During Finance committee deliberations today on legislation aimed at catching Canadian companies engaged in offshore tax evasion – nearly a week after Liberal chair Wayne Easter abruptly ended proceedings over SNC-Lavalin questions – members continued to dispute the extent and propriety of Morneau’s involvement.

“I’d love to get into that debate, because pressure on a cabinet minister is normal,” said Easter, who like Morneau, claimed discussions with Wilson-Raybould over SNC-Lavalin was about protecting jobs.

Opposition members of the committee also wanted to know if Morneau was giving more special treatment to SNC-Lavalin with respect to the offshore tax avoidance legislation – questions Easter ruled beyond the scope of Thursday’s proceedings.
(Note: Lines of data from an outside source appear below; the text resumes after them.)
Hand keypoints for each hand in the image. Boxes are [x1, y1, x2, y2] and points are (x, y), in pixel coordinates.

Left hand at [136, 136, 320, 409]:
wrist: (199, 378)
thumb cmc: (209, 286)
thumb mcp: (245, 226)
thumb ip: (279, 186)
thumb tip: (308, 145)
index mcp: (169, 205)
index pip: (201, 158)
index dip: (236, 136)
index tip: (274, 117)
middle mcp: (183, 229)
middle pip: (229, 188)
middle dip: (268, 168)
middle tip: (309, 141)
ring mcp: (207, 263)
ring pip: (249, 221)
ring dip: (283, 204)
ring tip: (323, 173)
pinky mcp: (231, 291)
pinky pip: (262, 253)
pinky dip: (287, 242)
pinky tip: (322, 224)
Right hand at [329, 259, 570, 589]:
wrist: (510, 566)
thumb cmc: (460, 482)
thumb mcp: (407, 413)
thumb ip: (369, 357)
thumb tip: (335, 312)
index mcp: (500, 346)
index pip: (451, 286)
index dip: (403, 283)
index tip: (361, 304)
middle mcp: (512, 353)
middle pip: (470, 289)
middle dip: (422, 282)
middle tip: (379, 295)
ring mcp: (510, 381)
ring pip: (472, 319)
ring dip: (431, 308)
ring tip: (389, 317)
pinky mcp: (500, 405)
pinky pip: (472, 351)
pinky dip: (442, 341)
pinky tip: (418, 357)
On top of bribery and corruption charges, SNC-Lavalin faces, in 2016 the company was among scores of businesses and individuals named in the Panama Papers: documents obtained from Panamanian law firm Mossack Fonseca about a massive, global tax evasion network. SNC-Lavalin was cited for paying $22 million to offshore companies to get contracts in Algeria.

New Democrat MP Pierre-Luc Dusseault attended the meeting and afterward called Easter’s remarks on pressure against Wilson-Raybould “incredible.”
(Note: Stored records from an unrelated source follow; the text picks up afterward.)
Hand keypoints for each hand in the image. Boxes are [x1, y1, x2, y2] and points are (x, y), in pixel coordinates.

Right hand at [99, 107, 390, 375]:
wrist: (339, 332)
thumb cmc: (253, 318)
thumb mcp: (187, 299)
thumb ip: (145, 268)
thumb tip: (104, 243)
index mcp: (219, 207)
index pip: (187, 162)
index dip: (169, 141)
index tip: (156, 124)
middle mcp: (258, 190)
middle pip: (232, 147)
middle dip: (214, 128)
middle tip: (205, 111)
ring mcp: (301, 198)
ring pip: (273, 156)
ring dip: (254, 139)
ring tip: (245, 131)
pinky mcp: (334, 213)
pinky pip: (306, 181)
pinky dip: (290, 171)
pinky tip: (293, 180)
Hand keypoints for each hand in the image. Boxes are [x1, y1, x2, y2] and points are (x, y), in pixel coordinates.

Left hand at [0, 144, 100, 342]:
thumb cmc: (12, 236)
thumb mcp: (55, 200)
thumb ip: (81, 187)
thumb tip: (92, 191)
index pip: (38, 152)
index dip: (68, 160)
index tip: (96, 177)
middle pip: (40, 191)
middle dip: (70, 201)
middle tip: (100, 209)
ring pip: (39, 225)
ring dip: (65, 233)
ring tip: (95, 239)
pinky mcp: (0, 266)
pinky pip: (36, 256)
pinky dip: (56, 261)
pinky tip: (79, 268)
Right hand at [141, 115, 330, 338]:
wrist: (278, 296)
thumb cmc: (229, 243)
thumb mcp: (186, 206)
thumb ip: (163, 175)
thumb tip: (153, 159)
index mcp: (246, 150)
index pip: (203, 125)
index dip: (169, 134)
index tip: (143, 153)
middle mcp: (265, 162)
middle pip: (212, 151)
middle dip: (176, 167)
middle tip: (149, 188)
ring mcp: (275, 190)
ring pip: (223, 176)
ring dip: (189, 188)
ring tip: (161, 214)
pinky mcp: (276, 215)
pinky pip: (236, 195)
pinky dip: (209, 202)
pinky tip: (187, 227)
“What crossed the line is really when you talk about elections. Not only the Québec election but even the federal election,” said Dusseault. “And who is Morneau speaking for? Is he speaking on behalf of SNC or on behalf of all Canadians for which he is the public servant?”

In the wake of La Presse reports that SNC-Lavalin spent $30,000 in 2015 to ply Muammar Gaddafi’s son Saadi Gaddafi with Montréal prostitutes, Dusseault said the company’s behaviour is “concerning”, even “criminal”.

“It’s very concerning. Of course all the things the SNC made in Libya, what they made even in Canada for the son of (then-Libyan dictator Muammar) Gaddafi is very concerning and disturbing actually. More than that, it’s actually criminal that they paid for sexual services for someone in Canada.”

Conservative committee member Blake Richards also took issue with Easter’s remarks; that the actions of the PMO and the finance minister over SNC-Lavalin, described by Wilson-Raybould during her Justice committee testimony, amounted to standard operating procedure.

“That was incredibly shocking to hear another member of the Liberal government, that they believe the type of pressure that the minister of finance, his staff, in addition to the prime minister were putting on Jody Wilson-Raybould is something that is normal and appropriate,” said Blake “If that’s normal and appropriate in this government it just indicates all the more reason why they need to go.”